A useful lens for products: primary vs secondary use cases.
I wrote this up in an old public-but-not-publicized essay.
A primary use case is one whose expected value for a user exceeds their expected cost.
It's "expected" because it's based on users priors for how the feature will work, based on:
How similar tools have worked
What their friends have told them
Their own prior uses of this tool
"Cost" here means both literal money but also friction, uncertainty, etc.
If for a user the expected value is greater than the expected cost, then there is some activation gradient; the tool is viable and over time will diffuse along that gradient and become adopted.
The steeper the gradient, the faster the diffusion.

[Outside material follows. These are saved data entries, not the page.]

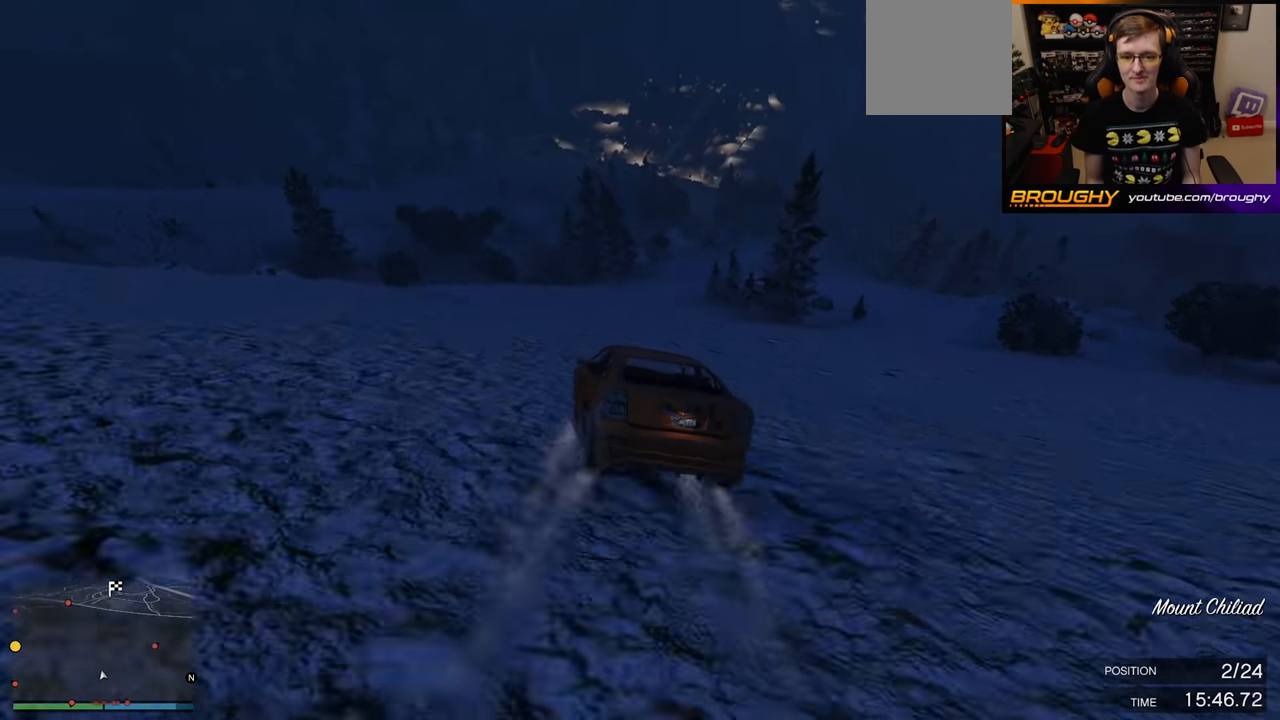
{"buttons": ["R2"], "left_stick": "up-right", "right_stick": "center", "events": [[16, "left_stick", "right"], [233, "left_stick", "center"], [333, "left_stick", "right"], [483, "left_stick", "up-right"]]}
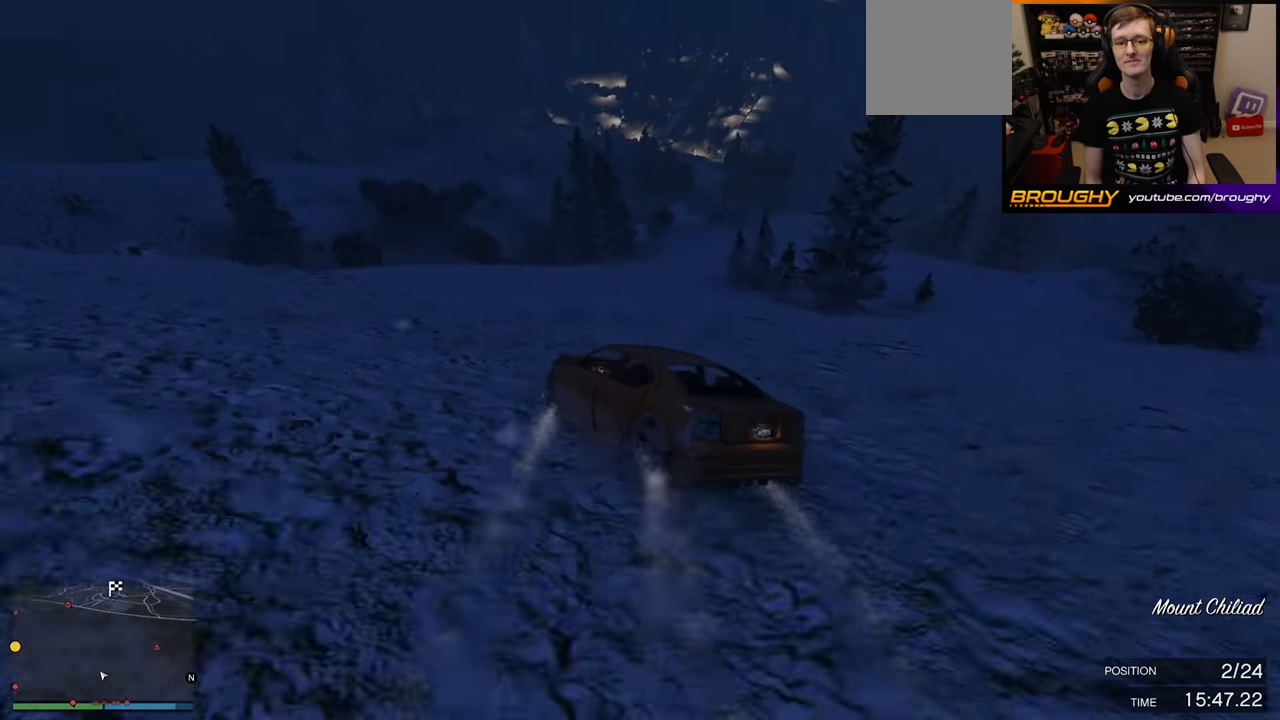
{"buttons": ["L2"], "left_stick": "center", "right_stick": "center", "events": [[100, "R2", "up"], [100, "left_stick", "right"], [266, "L2", "down"], [433, "left_stick", "center"]]}
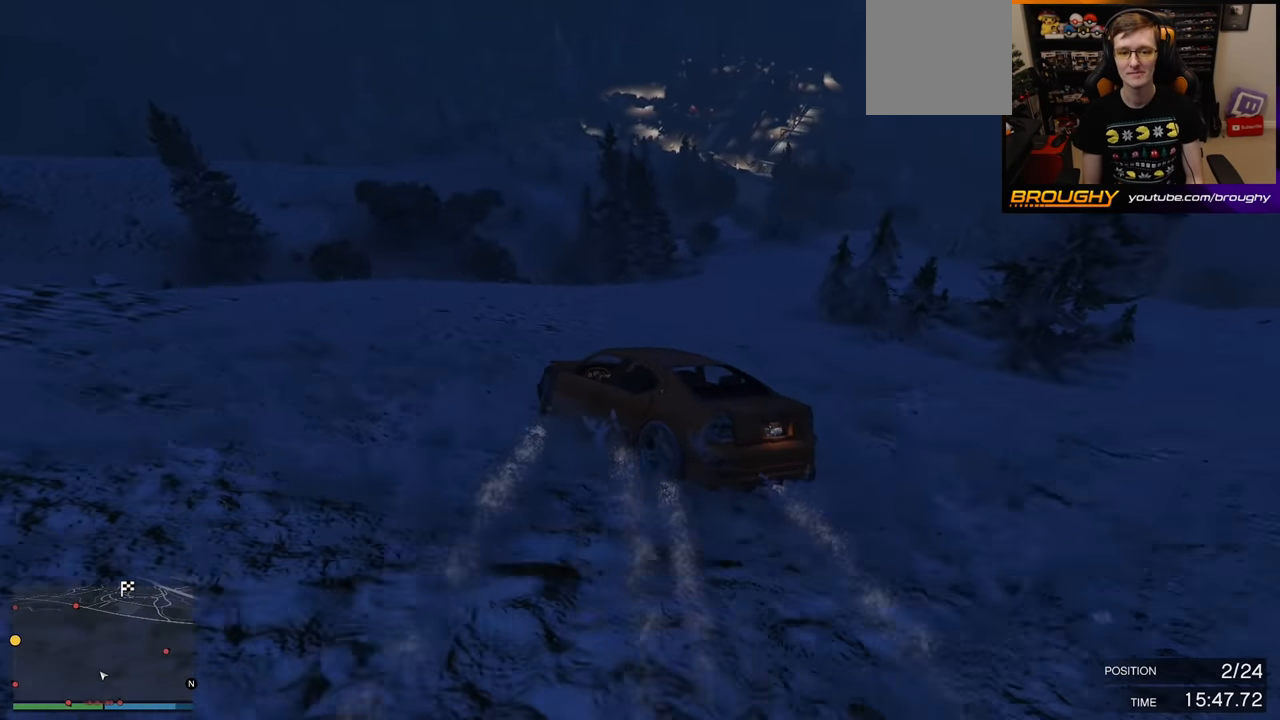
{"buttons": ["L2"], "left_stick": "down-right", "right_stick": "center", "events": [[100, "left_stick", "down-right"]]}
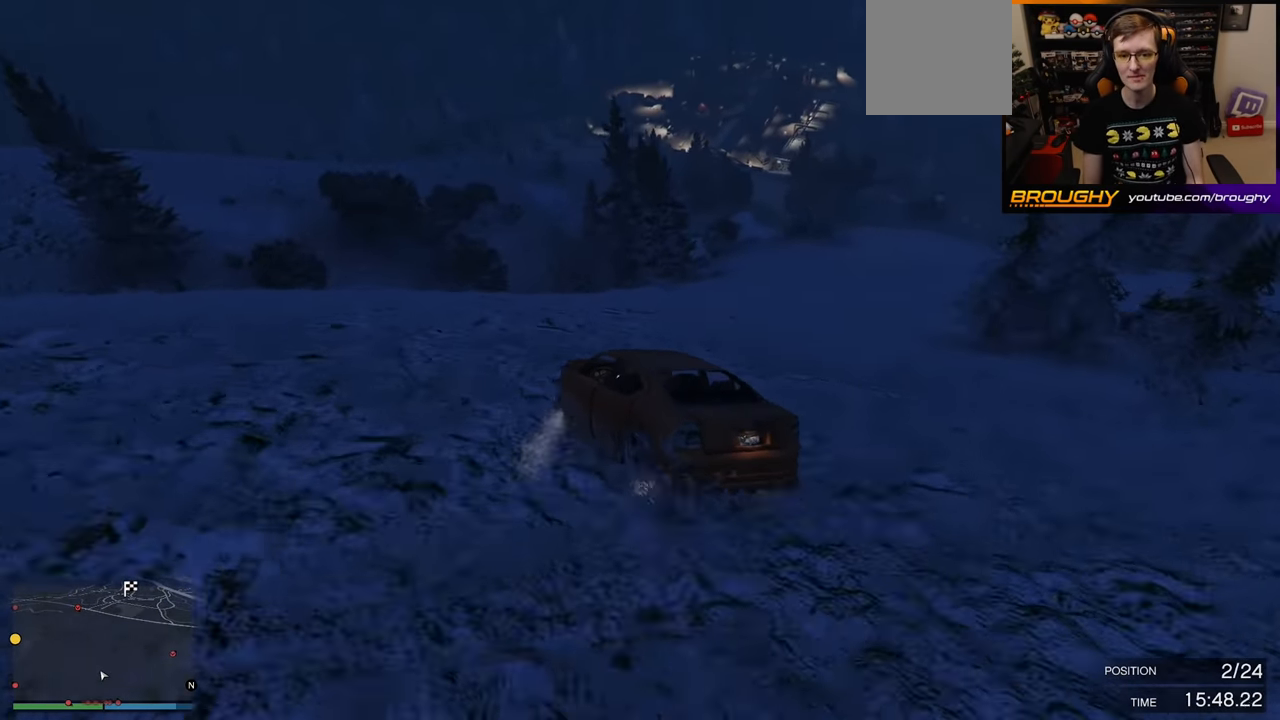
{"buttons": ["L2"], "left_stick": "down", "right_stick": "center", "events": [[300, "left_stick", "down"]]}
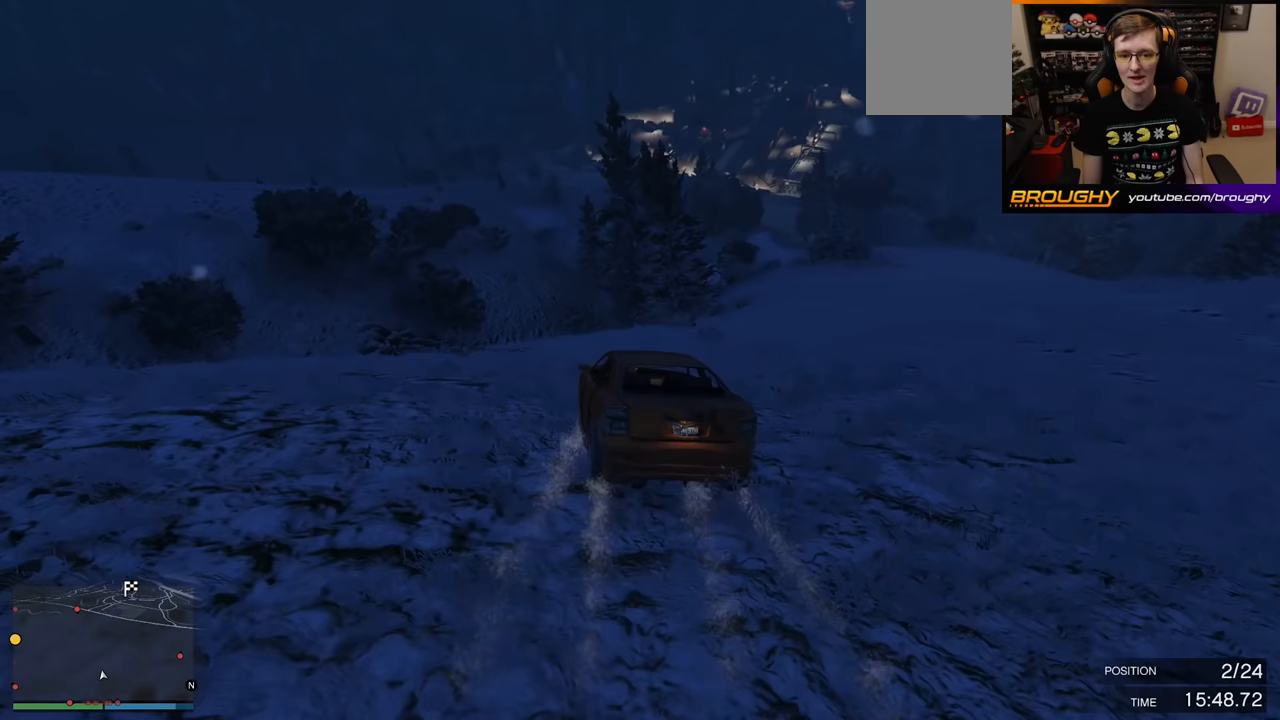
{"buttons": ["L2"], "left_stick": "left", "right_stick": "center", "events": [[83, "left_stick", "left"]]}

The precise expected value and expected cost differs for different users, and can change over time.
For example as there's more word of mouth diffusing information, or the product quality changes.
If you don't have a primary use case to be your wedge, the product is not viable.
However it's not all primary use cases. There are also secondary use cases.
A secondary use case is one that is not strong enough to be a primary use case, but is a nice bonus.
If a user is already using the tool for a primary use case, and they see out of the corner of their eye a secondary use case that is relevant, they might use it.
Secondary use cases can be activated in people's peripheral vision.
Typically the secondary use cases are minor and hard to activate.
But sometimes the secondary use cases have a network effect.
The more that people use them, the more useful they get.
In these cases, even if only a very small number of people use the secondary use case, that trickle makes it higher quality, which pulls in more people: a compounding loop.
Some secondary use cases have such a strong network effect that over time they grow to eclipse the primary use case and become their own primary.
The original primary use case is like the shade that protects the secondary use case until it grows strong enough on its own.
Imagine if you had a tool that had a few good primary use cases, but secondary use cases with hyper-viral dynamics (e.g. multiple interlocking network effects), where it gets better and better with usage at a huge rate.
As long as there's a viable primary use case to get the whole thing going, the overall system could become massive faster than you might think.